Sometimes they can also have Machiavellian traits because, to receive preferential treatment, they practice manipulative behaviors. The fact that we have to continually raise barriers to defend our rights ends up being exhausting in the long run.

Recognize self-centeredness

A hint of self-centeredness is not bad. We all need to think about ourselves and, under certain circumstances, even prioritize ourselves. However, when this becomes a model and we feel the urgent need to be the center of attention, we have a problem that we need to solve as soon as possible.

Discovering and accepting that we are too full of ourselves is not easy, because self-centeredness is like a wall that hinders our capacity for introspection. But sometimes it is enough to honestly answer one question: How much did we learn or find out about the person we were talking to?

If we can't say much about that person and that pattern repeats itself, we've probably monopolized the conversation. And this could mean that we have talked too much and are full of ourselves. If so, we should try to practice more active listening. Talk less and listen a lot more.

How to help a person full of himself?

Self-confident people are usually not happy. Their self-centeredness is not the expression of a rich inner life, but rather of numerous shortcomings that they try to compensate for by projecting false self-confidence and artificially high self-esteem.
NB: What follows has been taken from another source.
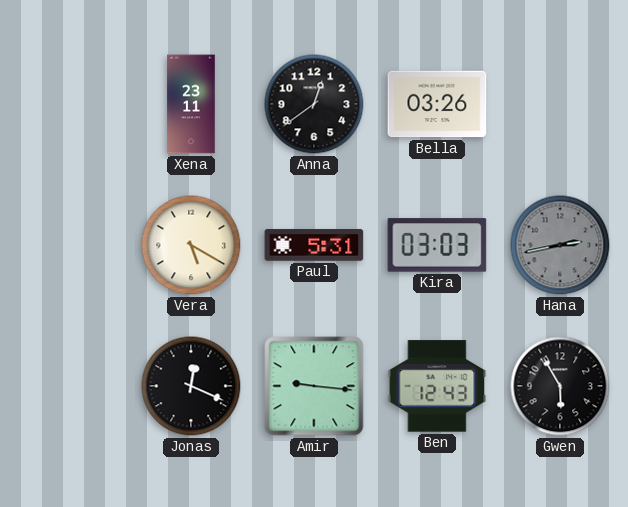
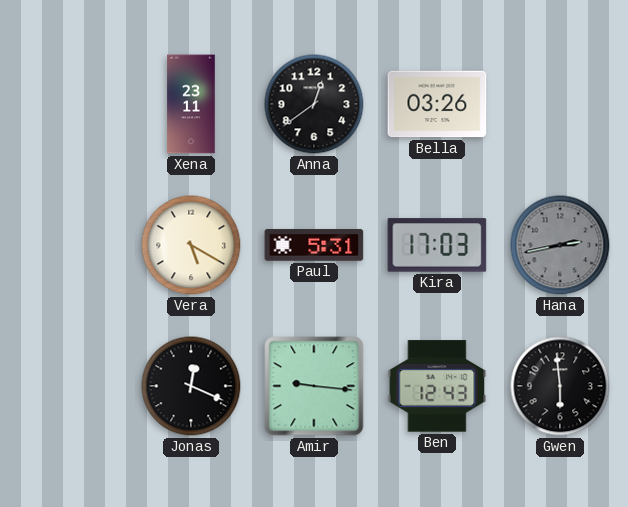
Kira: 03:03 -> 17:03
Gwen: 5:55 -> 5:59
To help these people, we can make them notice their behavior, trying not to perceive it as a destructive criticism, but encouraging them to take a more reflective attitude in the face of the exhausting relational dynamics they generate.
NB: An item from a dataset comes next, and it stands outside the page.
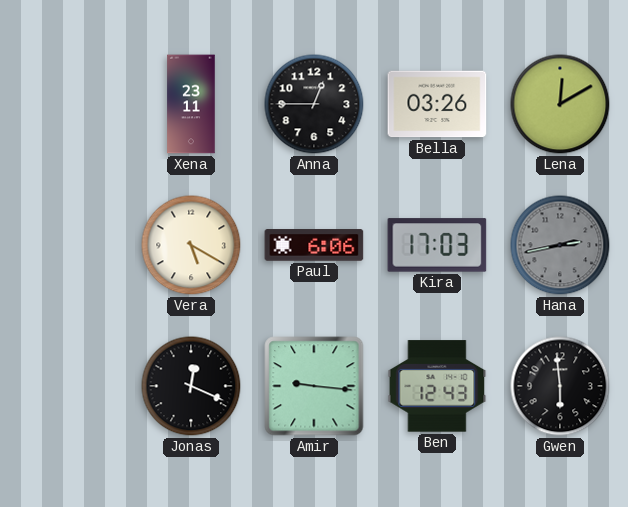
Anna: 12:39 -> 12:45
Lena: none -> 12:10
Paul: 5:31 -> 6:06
For example, if we are talking about an issue that worries us, we can ask them to focus on that situation instead of shifting the focus to themselves. We could say: "I understand that you have been through a bad time, but I need your help, that you listen to me right now."

When we are not interested in a topic, instead of sending subtle signals, we may be more direct. Saying “I'm sorry, that topic doesn't interest me” or “I'm sorry, I don't have time to talk about that topic right now” might be enough.

The key is to point them out in a friendly but direct way that the relationship pattern they are trying to impose is annoying and unacceptable. Of course, these people won't change overnight, but if we persist in defending our assertive rights, the attempts could pay off, leading to a more rewarding relationship of mutual respect and understanding.